How to fix a relationship before it goes south?
Though this requires work, experts believe this is possible. More than 90 percent of marriages, partnerships, and friendships can be saved if both sides are willing to do the work.
Surprisingly, this work can be very easy that it only takes one or two gestures to bring a partner back to happy land. In case you`re interested in improving your marriage, the following are four tips experts say will give it an extra breath of life. Here they are:
Know as many details as possible about your partner; their likes, dislikes, old memories, and any major event in his or her history. This is key because you can`t love someone you don`t know.
Bestselling Author of The Seven Principles For Making Marriage Work, John M. Gottman, believes happy couples understand each other`s world and know even the little details them. They read each other like an open book and know everything about their lives including doubts, concerns, hot spots and even trivial things like their favorite TV show or how they like their salad.
Even if one never keeps the toilet down, happy couples still carry admiration, respect, and fondness for their partner. “If fondness and admiration are completely missing, or if happy memories are distorted, then reviving the relationship is impossible,” writes Gottman.
Fondness leads to sex, and a good sex drive can improve your relationship. Gottman believes unhappy couples rarely talk positively about their history together unlike the happy ones who tend to put a positive spin on their history as well as how they see each other. These couples usually stay together 94 percent of the time.
You may try to journal everything you like about him, or her, for 30 consecutive days.
Bestselling author and former editor of Success Magazine, Darren Hardy tried this with his wife and the results were impressive.
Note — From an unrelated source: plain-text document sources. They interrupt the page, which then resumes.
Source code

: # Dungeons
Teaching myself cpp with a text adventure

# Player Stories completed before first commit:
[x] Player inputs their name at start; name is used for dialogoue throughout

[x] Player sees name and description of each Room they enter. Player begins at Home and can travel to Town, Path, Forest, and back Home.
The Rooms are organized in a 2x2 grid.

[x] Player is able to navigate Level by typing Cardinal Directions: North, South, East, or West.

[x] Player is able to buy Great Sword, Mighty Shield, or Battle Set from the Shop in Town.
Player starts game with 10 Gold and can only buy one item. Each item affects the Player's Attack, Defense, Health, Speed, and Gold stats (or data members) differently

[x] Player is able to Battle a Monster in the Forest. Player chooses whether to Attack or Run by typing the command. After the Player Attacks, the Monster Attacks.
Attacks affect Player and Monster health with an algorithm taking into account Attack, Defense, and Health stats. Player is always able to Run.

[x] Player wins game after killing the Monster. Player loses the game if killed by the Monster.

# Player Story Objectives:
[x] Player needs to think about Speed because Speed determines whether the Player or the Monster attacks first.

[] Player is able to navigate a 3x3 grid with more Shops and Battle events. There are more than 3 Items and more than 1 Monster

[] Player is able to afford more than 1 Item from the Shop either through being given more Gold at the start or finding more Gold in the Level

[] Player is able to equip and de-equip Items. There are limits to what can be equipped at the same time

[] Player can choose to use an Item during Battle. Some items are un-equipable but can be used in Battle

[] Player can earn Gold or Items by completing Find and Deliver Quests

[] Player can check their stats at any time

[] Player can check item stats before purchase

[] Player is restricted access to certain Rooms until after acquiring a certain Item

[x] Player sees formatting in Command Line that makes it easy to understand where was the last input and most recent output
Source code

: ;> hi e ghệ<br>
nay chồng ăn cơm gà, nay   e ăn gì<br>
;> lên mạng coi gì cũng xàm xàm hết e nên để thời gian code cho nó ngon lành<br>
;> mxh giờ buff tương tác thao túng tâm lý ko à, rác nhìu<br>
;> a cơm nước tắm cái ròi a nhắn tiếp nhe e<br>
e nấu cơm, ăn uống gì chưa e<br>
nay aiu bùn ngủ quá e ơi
Each day for an entire year, he secretly logged at least one thing he appreciated about her; how she treated her friends, styled her hair, or prepared the fresh bed. A year later, Hardy gave his wife the journal and she was amazed.
“When I gave it to her the following Thanksgiving, she cried, calling it the best gift she’d ever received,” Hardy wrote in his bestseller, The Compound Effect.
Surprisingly, according to Harvey, he was the one benefiting the most from that gift because it forced him to focus on his wife`s positive qualities and made him appreciate her even more.
“Communication is the lifeblood of a relationship,” says Mira Kirshenbaum, author of Too Good to Leave, Too Bad to Stay – A Step-by-Step Guide to Help You Decide. She believes Everyone has problems with communication in relationships but couples who see themselves as best friends stay together the longest.
They share secrets, spend their free time together, seek to impress each other, have common interests and dreams and they tell each other when they have bad days. They`re each other`s, favorite person.
Kirshenbaum recommends that you encourage your partner to share, as well as spend more time together. You can simply cook or exercise together, go on dates or make sure you reunite at the end of the day to talk about how it went. This will increase openness as well as love.
Nothing wrecks a relationship better than dirty fights.
In his book, The Friendship Factor, the Christian psychotherapist, and bestselling author Alan Loy McGinnis. Couples who check their manners at the door when they fight rarely stay together. For that, McGinnis suggests you follow these two rules to avoid turning your little misunderstandings into huge fights.
Rule #1: Soften the start-up.
The first and most important step is to never attack the other person. According to McGinnis, it`s better to talk about how they made you feel instead of how awful they behaved to avoid putting them in a corner and forcing them to attack back.
Whenever you have a problem with anybody, it`s better to address it in this way:
Be polite, appreciative, and complain without blaming or throwing accusations. Saying, “I miss you being there with me,” elicits a better response than if you told your partner, “you’re never there for me.”
Rule #2: Soothe each other.
Keep your cool and things will be okay. To experts, a yawning husband listening to his angry wife has a better chance at soothing her than a fuming one.
Remember the old quote, “The best fighter is never angry.” And though you should turn every conflict into a fight, you must stay relaxed when it happens so you don’t escalate the problem. For that you must do three things:
Meditate frequently: So when the moment comes, you`re ready to take control of your emotions
Know each other’s hot buttons: If you know the answer to, “what makes her snap at me?” and “What irritates him the most?” then you`re a winner.
Make a plan for when things get heated: Take breaks or develop signals for letting the other know when you feel flooded.
Get to know your partner really well. Be interested. And if you can`t get them to talk, use this technique to help them open up.
Make a journal with their positive qualities. It`s hard to see them as perfect as they were before marriage, but you can definitely find one good thing or two about them each day. Write it down. Then wrap that journal in a nice way and give it to them a month later.
Learn forward. If they can`t open, you still can. Think of him/her as a best friend, and share your dirty little secrets with them. Take them out, and do some activities together like exercising or binge-watching their favorite T.V. show together.
Fight clean. Instead of snapping when they do something wrong, tell them how you feel when they do that. Instead of throwing it all at them, share the responsibility. Also, if you have a bad temper, you should find some soothing activity, like meditation or yoga, to keep your cool in critical situations.